Plus qu’une ‘grande peur’, il s’agit d’une ‘grande terreur’ qui assaille Frodon. Terreur non humaine. Issue de la présence d’Eru, un Eru plein d’ironie qui vient inspirer Frodon parce qu’il l’a pris au mot ; plein d’ironie car il n’a pas oublié la bonne volonté de Frodon malgré l’épreuve du Gué [II.2, p.266]:

[citation]– Tiens ! Bonjour ! dit Bilbo. Prêt pour le grand conseil ?
Je me sens prêt pour n’importe quoi, répondit Frodon. Mais j’aimerais par-dessus tout marcher un peu et explorer la vallée. J’aimerais pénétrer dans ces bois de pins, là-haut.
[/citation]

" J’aimerais ", " j’aimerais "…il s’agit bien de volonté et de désir, depuis le début.
Frodon alors aurait aimé " sauver la Comté " (p.79), maintenant, il se contenterait de " marcher un peu (…) dans ces bois de pins ". Sa motivation première l’a quitté, et on le comprend !
On comprend également pourquoi Eru provoque le Conseil, rassemblant chacun des membres, allant même jusqu’à inspirer des songes à certains (Boromir) pour qu’ils viennent : ce rassemblement est nécessaire pour que Frodon ne perde pas de vue le terrible enjeu ; pour qu’il se souvienne de songes oubliés, pour qu’il entende, pour qu’il voie ses amis, ceux qu’il aime, pour que sa sensibilité au souffle d’Eru le conduise finalement à prendre le chemin tracé pour lui, l’élu (" pourquoi ai-je été choisi ? "[I.2, p.78]).

An overwhelming longing to rest and remain at peace by Bilbo's side in Rivendell filled all his heart.


Les craintes de Frodon devant ce qui l’attend rappellent fort les paroles de Job [Job 3 :26]

[citation](26) Je n'ai ni tranquillité, ni paix, ni repos, Et le trouble s'est emparé de moi.
= (26) I was not in safety, neither had I rest, neither was I quiet; yet trouble came."
[/citation]

Ce qui serait moins flagrant si Tolkien n’avait pas ajouté, en révisant son texte, le petit mot ‘rest’.
Quant à l’ajout ‘filled all his heart’, j’y vois un écho de [Jn 16:6]

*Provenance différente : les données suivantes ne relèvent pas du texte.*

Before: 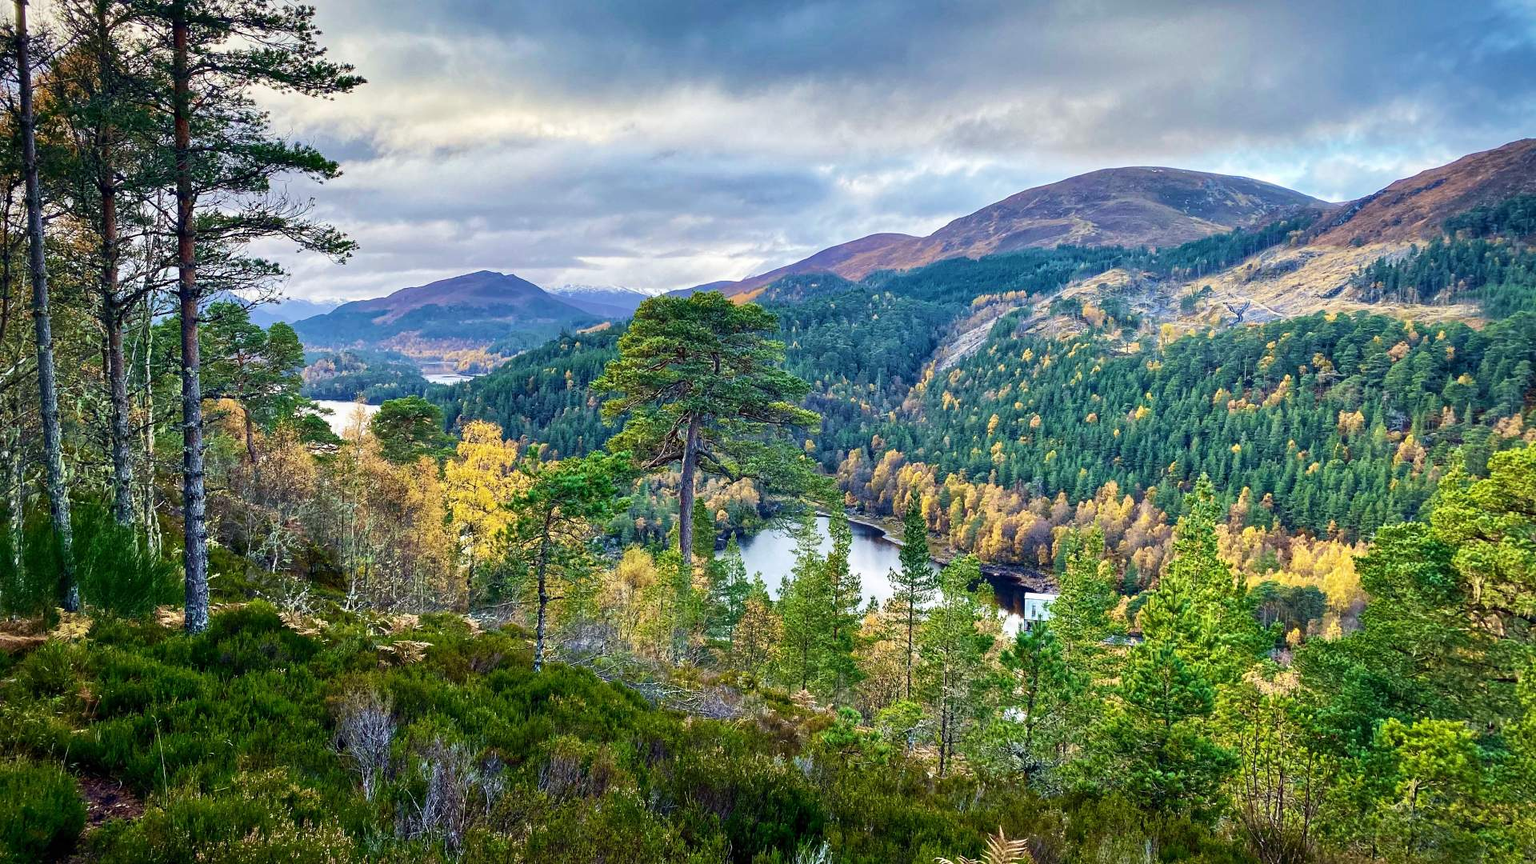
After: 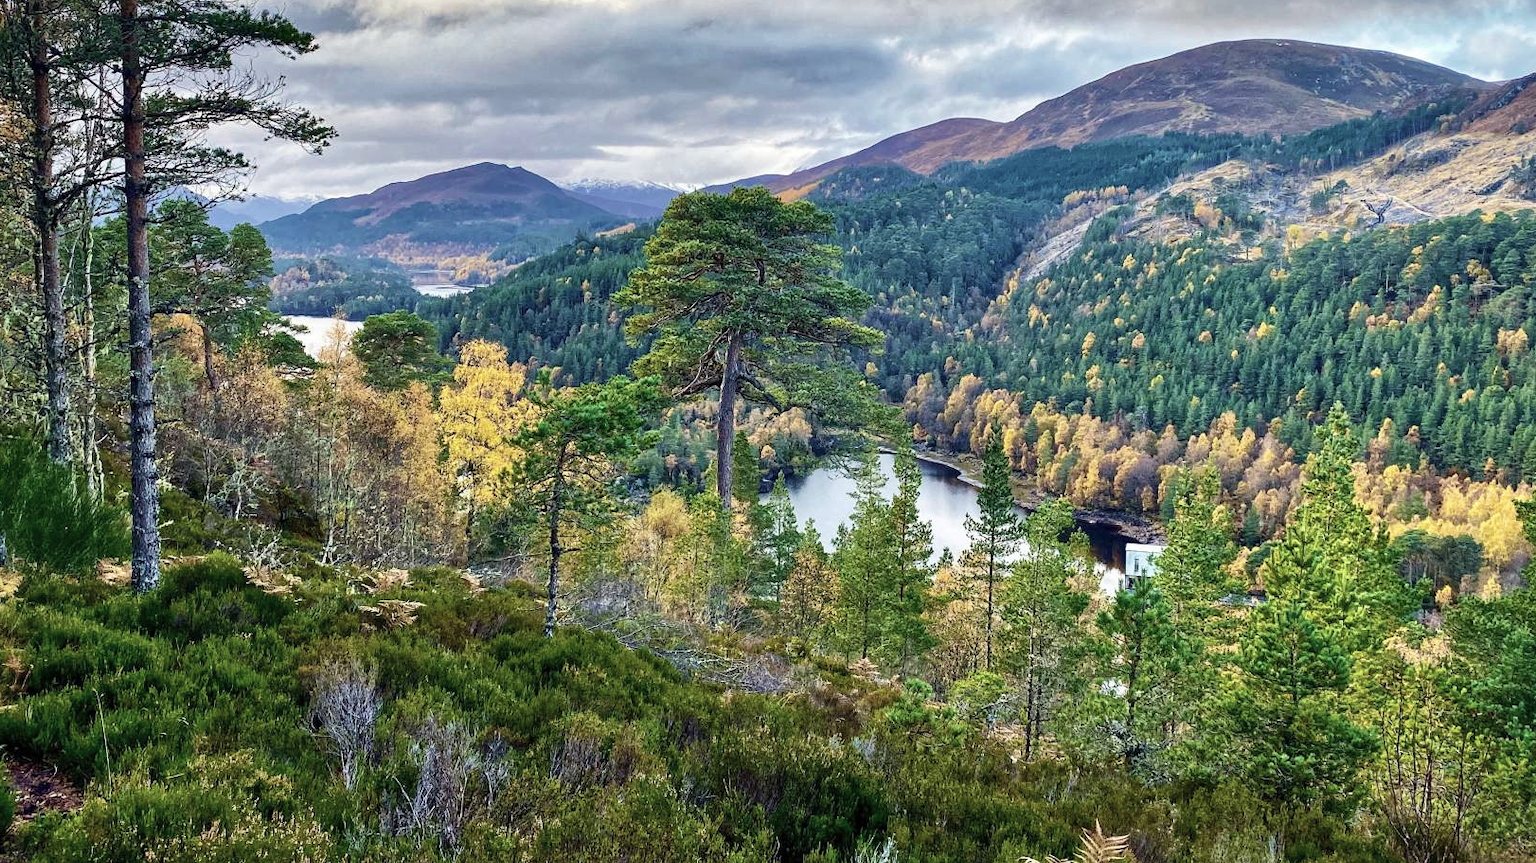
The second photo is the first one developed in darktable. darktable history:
crop and rotate: left 4.842%, top 15.51%, right 10.668%
color correction: saturation 0.8
shadows and highlights: highlights color adjustment 0%, soften with gaussian
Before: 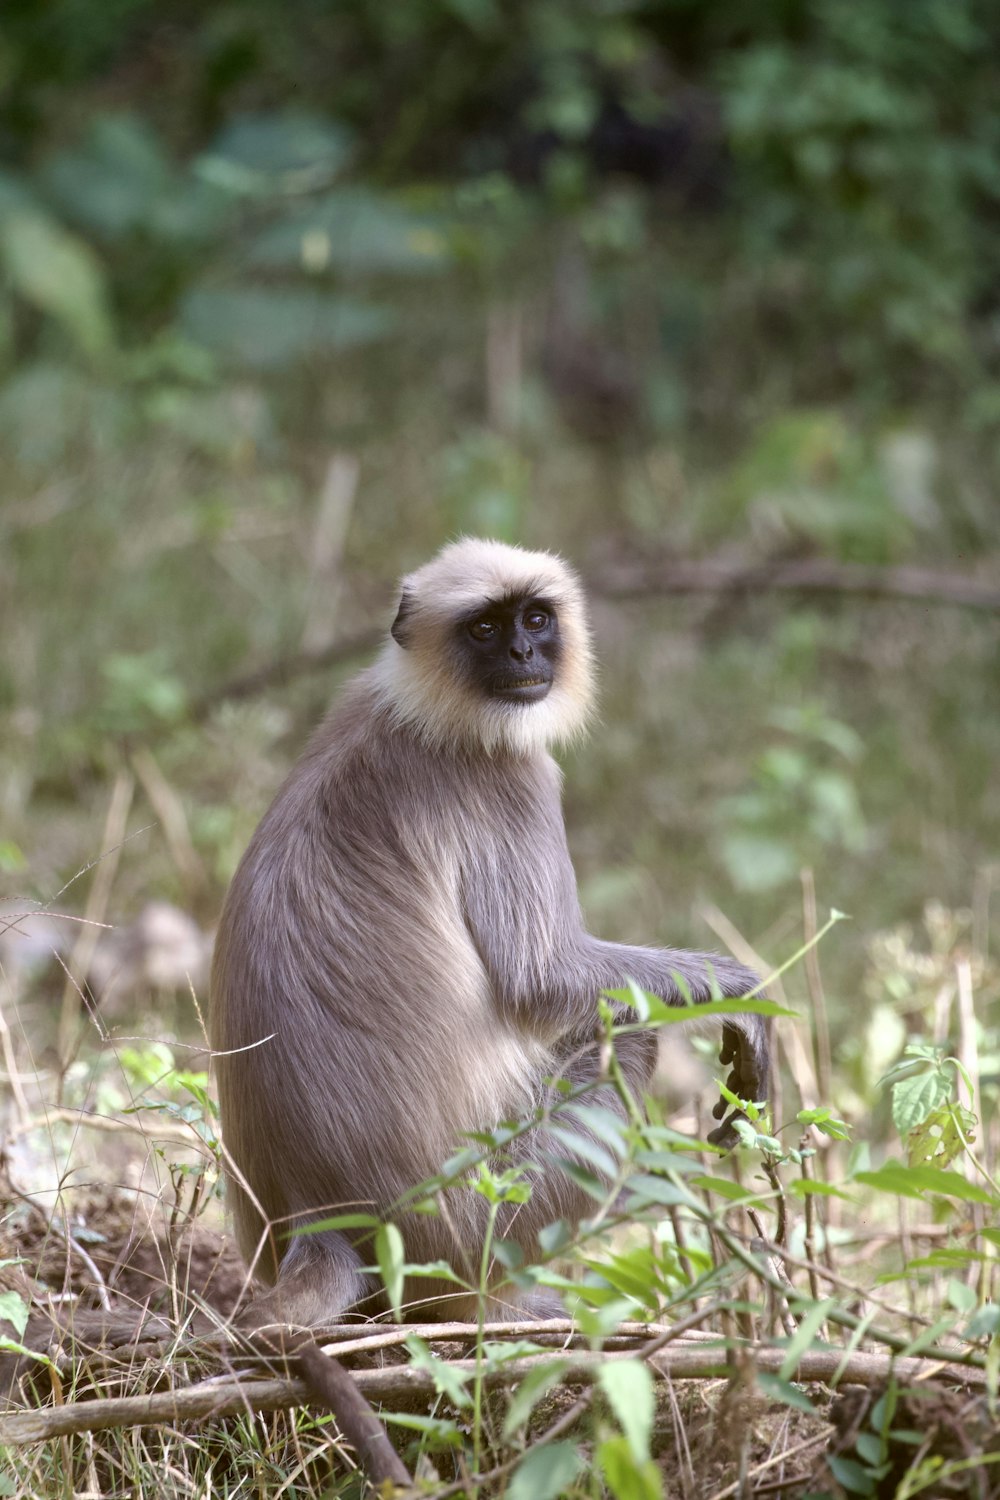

[citation](6) But because I have said these things unto you, sorrow hath filled your heart.[/citation]

Là encore, texte intéressant parce qu’il vient s’ajouter aux textes évangéliques de la Passion qui illustre le moment dramatique que traverse Frodo : Jésus, dans ce verset, fait mention de la tristesse de ses disciples à qui il vient d’annoncer la nécessité qu’il a de se séparer d’eux pour leur salut. Il évoque sa mort qu’il sait proche…
Or Frodo ne vient-il pas d’entrevoir la ‘condamnation (…) longtemps prévue’ ?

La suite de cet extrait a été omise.